• _Entries provided_:
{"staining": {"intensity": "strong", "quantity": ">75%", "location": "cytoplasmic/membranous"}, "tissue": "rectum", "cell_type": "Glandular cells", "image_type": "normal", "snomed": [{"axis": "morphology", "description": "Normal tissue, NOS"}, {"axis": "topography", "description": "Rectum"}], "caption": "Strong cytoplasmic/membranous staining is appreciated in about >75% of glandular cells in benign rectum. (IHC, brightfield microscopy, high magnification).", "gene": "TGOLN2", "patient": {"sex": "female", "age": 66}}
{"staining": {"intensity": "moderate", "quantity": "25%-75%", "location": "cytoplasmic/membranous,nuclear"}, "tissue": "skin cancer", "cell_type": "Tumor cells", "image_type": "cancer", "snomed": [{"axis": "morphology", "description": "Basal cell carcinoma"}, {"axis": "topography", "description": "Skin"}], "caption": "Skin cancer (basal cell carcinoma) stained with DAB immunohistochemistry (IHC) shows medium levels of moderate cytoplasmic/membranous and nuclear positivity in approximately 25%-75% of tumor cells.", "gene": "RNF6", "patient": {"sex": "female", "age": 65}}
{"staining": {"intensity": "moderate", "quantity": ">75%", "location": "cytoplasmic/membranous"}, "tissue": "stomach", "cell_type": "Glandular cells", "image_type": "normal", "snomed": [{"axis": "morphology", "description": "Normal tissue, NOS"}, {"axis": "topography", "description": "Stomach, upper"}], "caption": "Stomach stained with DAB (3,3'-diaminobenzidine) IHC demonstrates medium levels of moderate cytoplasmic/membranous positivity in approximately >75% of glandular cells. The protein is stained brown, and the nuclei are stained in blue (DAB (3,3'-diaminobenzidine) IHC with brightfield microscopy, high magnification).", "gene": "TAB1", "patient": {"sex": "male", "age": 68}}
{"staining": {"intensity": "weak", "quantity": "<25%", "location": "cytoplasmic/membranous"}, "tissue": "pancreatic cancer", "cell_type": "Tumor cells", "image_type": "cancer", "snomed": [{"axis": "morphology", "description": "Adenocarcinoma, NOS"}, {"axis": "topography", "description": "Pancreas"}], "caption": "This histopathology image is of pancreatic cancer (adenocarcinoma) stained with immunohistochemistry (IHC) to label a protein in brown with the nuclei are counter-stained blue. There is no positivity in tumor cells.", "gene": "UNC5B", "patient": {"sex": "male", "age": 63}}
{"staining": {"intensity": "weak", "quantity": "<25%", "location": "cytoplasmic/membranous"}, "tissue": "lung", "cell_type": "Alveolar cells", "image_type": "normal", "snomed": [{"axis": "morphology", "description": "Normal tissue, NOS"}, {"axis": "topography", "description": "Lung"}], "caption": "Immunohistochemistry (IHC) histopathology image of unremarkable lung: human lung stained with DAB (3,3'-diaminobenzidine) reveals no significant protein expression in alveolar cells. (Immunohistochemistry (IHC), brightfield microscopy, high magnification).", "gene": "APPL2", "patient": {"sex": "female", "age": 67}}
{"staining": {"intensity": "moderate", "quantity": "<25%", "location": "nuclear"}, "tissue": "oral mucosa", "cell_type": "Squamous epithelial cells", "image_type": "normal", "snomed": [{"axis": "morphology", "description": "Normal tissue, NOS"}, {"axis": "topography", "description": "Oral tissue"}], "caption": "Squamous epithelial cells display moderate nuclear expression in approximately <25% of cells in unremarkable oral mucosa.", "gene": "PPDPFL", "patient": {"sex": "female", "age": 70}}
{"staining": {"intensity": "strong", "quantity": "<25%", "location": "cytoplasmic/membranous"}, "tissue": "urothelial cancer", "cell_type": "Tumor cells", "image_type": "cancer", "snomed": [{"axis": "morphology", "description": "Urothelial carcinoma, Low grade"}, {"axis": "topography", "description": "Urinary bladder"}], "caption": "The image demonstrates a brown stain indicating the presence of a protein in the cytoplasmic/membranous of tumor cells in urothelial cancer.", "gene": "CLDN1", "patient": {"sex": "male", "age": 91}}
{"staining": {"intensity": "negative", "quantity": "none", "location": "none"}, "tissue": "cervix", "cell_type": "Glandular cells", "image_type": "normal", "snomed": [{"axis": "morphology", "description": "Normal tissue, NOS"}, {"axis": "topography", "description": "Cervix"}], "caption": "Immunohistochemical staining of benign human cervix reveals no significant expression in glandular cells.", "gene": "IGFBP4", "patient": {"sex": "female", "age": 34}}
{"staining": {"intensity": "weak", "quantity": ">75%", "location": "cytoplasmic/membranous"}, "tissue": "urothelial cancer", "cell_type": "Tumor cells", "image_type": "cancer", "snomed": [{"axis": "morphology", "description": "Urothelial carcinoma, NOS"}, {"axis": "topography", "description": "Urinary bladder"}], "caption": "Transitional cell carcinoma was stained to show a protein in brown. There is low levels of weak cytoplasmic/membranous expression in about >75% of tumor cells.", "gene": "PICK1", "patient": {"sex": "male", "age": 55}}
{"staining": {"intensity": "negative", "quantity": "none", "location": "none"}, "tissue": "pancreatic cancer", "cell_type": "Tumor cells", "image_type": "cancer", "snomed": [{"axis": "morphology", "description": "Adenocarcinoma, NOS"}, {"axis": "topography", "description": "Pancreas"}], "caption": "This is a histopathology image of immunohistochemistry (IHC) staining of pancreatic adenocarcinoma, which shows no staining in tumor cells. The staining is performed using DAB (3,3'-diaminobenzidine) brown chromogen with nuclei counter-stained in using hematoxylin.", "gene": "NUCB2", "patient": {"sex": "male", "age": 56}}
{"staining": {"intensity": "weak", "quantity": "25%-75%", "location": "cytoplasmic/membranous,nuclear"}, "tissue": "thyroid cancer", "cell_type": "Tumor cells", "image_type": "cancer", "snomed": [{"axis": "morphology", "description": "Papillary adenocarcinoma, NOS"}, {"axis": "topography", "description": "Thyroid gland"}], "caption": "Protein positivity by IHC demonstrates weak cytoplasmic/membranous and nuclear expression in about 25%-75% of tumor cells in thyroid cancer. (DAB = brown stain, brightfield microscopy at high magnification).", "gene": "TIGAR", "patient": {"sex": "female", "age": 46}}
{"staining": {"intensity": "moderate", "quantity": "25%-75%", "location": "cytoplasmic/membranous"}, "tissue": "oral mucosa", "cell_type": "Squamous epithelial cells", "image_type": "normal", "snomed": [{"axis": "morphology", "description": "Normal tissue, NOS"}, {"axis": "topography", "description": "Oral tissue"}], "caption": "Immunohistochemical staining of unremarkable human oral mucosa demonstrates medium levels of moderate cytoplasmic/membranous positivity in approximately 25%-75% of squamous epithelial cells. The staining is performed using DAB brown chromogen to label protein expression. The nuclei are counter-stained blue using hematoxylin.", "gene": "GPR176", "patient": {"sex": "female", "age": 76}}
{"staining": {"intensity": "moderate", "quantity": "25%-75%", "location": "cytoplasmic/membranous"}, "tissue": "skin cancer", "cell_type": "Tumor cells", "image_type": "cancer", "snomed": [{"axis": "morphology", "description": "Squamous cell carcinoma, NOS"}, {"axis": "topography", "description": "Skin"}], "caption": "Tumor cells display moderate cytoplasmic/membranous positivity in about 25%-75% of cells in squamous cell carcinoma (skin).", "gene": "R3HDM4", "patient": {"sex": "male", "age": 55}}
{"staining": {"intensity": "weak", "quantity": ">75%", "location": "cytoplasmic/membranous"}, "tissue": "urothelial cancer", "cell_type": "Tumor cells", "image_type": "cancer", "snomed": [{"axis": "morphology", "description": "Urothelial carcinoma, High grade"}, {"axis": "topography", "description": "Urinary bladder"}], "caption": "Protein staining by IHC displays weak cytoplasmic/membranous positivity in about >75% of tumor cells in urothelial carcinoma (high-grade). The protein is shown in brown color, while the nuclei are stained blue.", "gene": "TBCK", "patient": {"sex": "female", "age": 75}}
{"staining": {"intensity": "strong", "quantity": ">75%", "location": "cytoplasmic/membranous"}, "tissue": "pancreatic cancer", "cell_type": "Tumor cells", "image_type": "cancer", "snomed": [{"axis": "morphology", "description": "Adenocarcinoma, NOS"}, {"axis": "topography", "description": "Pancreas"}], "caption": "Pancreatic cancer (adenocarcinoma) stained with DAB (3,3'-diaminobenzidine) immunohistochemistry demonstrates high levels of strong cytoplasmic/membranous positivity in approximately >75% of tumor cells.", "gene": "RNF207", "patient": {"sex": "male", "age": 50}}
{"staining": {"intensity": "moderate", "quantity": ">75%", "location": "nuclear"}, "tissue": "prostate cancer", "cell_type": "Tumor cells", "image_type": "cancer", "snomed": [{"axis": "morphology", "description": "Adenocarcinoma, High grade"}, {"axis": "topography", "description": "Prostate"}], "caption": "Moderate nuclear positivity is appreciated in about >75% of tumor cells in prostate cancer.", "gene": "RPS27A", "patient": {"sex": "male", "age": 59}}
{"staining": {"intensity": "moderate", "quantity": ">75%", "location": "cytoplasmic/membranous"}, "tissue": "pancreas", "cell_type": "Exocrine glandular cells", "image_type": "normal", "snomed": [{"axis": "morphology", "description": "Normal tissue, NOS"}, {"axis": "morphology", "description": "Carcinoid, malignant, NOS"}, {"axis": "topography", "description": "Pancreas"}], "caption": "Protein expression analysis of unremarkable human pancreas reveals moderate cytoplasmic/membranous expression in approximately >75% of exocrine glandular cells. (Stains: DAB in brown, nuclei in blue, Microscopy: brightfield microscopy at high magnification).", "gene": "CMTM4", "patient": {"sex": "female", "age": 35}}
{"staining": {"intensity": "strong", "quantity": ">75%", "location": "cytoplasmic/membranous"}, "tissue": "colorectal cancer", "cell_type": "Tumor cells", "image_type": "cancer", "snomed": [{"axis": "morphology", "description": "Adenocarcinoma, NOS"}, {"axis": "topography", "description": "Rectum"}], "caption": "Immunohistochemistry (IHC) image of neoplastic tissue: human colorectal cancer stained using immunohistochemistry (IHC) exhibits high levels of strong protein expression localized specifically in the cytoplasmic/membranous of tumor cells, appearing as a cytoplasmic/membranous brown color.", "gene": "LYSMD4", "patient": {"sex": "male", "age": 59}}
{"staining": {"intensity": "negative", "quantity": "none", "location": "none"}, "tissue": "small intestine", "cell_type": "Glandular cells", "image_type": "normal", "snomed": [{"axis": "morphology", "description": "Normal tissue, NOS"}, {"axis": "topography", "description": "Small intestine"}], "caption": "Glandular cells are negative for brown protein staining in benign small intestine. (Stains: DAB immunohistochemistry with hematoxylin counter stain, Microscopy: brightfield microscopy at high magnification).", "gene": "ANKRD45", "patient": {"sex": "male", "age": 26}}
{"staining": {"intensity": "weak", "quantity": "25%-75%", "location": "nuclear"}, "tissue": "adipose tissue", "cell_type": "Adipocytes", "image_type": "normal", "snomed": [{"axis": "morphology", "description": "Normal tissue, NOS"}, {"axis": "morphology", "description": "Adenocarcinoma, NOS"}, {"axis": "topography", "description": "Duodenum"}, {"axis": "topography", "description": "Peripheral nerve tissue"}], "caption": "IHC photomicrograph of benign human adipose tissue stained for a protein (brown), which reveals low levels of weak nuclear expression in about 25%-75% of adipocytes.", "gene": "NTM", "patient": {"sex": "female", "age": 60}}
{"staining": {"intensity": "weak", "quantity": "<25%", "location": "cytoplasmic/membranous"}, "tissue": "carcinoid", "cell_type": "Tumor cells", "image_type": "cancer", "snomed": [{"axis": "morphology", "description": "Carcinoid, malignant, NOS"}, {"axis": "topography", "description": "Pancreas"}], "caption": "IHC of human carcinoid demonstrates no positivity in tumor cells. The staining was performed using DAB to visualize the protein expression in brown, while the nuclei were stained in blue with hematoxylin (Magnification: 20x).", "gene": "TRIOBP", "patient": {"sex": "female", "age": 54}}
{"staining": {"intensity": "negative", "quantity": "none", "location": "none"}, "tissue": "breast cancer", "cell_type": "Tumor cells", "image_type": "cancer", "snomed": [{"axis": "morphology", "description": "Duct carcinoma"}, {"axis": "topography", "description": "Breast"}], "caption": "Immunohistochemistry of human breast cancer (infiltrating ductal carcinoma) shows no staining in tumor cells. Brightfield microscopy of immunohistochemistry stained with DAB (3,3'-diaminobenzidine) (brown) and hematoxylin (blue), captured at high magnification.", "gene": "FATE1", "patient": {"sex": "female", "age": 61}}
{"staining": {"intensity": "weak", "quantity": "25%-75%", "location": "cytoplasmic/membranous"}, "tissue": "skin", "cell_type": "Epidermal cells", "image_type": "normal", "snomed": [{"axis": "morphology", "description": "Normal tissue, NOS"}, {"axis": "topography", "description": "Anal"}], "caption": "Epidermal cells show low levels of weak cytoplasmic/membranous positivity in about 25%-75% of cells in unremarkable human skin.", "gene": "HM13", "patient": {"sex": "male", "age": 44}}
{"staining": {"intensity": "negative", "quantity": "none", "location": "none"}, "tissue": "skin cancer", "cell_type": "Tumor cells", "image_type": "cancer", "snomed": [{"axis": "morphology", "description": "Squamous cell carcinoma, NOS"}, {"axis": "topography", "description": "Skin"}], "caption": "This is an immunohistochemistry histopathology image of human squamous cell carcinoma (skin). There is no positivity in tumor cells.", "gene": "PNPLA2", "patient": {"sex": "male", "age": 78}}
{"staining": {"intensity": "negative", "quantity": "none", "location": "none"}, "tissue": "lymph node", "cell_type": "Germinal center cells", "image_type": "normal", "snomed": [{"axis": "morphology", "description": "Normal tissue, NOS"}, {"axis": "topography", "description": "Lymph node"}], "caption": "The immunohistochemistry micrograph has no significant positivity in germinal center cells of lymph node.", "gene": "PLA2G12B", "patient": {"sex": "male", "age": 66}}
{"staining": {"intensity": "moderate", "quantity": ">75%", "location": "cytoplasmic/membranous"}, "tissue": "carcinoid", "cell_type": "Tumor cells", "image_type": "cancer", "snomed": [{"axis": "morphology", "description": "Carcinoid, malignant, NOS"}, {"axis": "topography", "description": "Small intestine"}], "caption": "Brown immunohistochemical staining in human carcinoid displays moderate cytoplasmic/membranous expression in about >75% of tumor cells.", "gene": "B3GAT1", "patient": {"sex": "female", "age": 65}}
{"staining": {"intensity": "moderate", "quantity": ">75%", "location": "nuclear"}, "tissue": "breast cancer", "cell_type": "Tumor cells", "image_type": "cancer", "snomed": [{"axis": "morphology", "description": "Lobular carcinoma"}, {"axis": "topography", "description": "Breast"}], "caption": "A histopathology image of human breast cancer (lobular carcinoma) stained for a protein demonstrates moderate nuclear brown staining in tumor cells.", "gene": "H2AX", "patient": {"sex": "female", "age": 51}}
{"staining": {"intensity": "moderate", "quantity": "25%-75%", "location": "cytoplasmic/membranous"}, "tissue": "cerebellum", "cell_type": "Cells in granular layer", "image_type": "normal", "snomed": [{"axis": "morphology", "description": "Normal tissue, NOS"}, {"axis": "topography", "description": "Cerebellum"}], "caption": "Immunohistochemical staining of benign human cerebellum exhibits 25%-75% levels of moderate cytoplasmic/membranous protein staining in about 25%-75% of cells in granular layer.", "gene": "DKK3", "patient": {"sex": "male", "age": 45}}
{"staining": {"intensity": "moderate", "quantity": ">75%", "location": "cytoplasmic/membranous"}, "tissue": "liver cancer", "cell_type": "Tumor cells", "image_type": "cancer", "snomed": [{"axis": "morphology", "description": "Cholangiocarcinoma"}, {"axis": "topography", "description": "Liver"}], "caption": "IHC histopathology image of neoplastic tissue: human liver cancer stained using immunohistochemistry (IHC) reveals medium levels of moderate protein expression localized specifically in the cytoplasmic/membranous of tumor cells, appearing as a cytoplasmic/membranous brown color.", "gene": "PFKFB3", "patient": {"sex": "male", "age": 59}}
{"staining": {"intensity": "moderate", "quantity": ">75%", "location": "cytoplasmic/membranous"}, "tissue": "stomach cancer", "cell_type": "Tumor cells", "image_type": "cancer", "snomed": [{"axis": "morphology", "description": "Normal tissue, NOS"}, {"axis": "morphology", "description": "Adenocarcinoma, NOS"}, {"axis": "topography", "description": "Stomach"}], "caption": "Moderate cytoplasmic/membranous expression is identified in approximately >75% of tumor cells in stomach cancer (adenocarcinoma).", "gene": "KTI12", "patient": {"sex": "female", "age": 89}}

• _Description of the task_:
Each line in the listing above that includes the word "chromogen" needs to be copied out.

• _Problem solution_:
{"staining": {"intensity": "negative", "quantity": "none", "location": "none"}, "tissue": "pancreatic cancer", "cell_type": "Tumor cells", "image_type": "cancer", "snomed": [{"axis": "morphology", "description": "Adenocarcinoma, NOS"}, {"axis": "topography", "description": "Pancreas"}], "caption": "This is a histopathology image of immunohistochemistry (IHC) staining of pancreatic adenocarcinoma, which shows no staining in tumor cells. The staining is performed using DAB (3,3'-diaminobenzidine) brown chromogen with nuclei counter-stained in using hematoxylin.", "gene": "NUCB2", "patient": {"sex": "male", "age": 56}}
{"staining": {"intensity": "moderate", "quantity": "25%-75%", "location": "cytoplasmic/membranous"}, "tissue": "oral mucosa", "cell_type": "Squamous epithelial cells", "image_type": "normal", "snomed": [{"axis": "morphology", "description": "Normal tissue, NOS"}, {"axis": "topography", "description": "Oral tissue"}], "caption": "Immunohistochemical staining of unremarkable human oral mucosa demonstrates medium levels of moderate cytoplasmic/membranous positivity in approximately 25%-75% of squamous epithelial cells. The staining is performed using DAB brown chromogen to label protein expression. The nuclei are counter-stained blue using hematoxylin.", "gene": "GPR176", "patient": {"sex": "female", "age": 76}}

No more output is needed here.